How do you test your pool water? Can you post up a full set of test results?

Take care.
 
Thanks.

Prior to coming here I had a simple 2-tube tester that needed 5 drops to test for chlorine, 5 drops for pH. I now have the big Taylor test kit and since I started SLAMming I'm running low on a lot of the agents.

I'll go out and test after this thunderstorm moves through, but I've posted here about my difficulty in ascertaining the CYA. Using the Taylor kit, I can't really tell if it's 60 or 70, and using the strips (which I know are inaccurate) it seems to be in the color range denoted by "30-50". I was SLAMming the pool for two weeks with the assumption that my CYA was 60, and it really didn't clear up until I brought the FC up to 28, the amount corresponding to a CYA of 70. Now whether that's because it was just at the end of its clean-up or because it actually needed to be 28, I don't know.
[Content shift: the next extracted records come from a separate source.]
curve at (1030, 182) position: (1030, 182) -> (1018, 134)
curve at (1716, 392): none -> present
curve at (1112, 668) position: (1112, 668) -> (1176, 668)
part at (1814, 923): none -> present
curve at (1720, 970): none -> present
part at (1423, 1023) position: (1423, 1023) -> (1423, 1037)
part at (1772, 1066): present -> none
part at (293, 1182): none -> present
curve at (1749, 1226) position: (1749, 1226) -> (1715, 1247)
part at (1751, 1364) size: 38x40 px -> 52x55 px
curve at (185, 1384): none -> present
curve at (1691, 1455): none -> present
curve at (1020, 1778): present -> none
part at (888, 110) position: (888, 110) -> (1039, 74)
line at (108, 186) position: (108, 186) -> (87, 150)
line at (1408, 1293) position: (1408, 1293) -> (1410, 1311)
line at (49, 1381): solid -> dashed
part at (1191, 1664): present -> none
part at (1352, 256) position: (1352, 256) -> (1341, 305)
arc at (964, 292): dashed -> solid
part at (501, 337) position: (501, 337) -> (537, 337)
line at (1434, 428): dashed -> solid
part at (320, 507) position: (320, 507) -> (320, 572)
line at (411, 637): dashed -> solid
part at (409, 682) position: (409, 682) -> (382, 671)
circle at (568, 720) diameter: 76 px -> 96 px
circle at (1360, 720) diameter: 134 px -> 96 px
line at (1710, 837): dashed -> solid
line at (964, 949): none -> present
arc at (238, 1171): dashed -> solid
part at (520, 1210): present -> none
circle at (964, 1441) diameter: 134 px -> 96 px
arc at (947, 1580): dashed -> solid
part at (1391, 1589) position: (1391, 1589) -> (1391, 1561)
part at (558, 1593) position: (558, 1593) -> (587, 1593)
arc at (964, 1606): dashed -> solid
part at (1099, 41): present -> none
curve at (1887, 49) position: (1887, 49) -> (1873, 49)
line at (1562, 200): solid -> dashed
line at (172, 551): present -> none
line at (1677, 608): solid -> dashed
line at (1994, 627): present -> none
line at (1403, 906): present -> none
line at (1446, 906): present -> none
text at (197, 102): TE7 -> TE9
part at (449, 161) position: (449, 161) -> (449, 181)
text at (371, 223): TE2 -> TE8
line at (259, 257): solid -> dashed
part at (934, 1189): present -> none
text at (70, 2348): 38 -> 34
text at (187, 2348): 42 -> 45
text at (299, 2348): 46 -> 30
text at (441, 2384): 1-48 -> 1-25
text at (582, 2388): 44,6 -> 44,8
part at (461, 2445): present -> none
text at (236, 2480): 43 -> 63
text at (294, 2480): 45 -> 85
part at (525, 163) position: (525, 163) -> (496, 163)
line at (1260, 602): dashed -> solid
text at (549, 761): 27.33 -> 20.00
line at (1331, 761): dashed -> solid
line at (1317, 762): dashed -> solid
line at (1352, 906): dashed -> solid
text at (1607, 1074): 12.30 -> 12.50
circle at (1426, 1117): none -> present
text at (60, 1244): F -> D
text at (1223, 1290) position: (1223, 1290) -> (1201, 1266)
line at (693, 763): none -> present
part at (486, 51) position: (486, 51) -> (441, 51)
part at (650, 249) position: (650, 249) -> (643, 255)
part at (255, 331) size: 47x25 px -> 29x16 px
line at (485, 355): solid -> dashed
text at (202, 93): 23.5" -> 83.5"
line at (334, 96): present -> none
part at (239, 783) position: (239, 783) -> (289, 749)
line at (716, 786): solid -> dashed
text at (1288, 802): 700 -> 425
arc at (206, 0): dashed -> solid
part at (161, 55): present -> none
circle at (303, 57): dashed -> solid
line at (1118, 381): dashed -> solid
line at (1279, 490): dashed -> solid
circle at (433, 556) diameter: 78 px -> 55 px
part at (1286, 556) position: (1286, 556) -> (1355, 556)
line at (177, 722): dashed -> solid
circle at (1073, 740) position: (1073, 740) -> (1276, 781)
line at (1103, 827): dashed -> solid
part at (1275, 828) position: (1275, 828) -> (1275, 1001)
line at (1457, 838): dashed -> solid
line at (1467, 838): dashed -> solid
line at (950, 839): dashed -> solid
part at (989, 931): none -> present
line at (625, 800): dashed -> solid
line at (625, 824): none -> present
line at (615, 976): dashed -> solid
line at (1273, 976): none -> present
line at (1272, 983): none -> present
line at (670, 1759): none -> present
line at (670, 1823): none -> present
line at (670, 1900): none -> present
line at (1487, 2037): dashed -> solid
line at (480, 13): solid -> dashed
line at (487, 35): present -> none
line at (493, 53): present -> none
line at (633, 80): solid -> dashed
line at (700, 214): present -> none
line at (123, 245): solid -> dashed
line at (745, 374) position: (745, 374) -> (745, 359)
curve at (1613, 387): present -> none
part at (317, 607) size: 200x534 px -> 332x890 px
I really had no idea the tabs raised the CYA but my whole reason for coming here initially is that the water wouldn't hold chlorine. That hadn't happened in all the time I've lived here and if I can avoid the "spiraling" again then it's probably worth going full liquid chlorine. I remember from SLAMming that 1 gallon of bleach raises the FC in a 30,000 gallon pool by 2 ppm, so my rough estimate is that the pool would need between 1 and 2 gallons of bleach a day, or between 0.5 and 1 liquid chlorine. That's a lot of hauling, not to mention like close to $4/day in chlorine.
 
Once you successfully complete the SLAM, your pool will consume 2-4 ppm of FC per day, typically. High bather use, large organic loads, etc can change that.

You will need to add to the pool what is necessary to maintain it sanitary and algae free. Once your CYA hits 50 or so, your only real choices are liquid chlorine or a SWCG.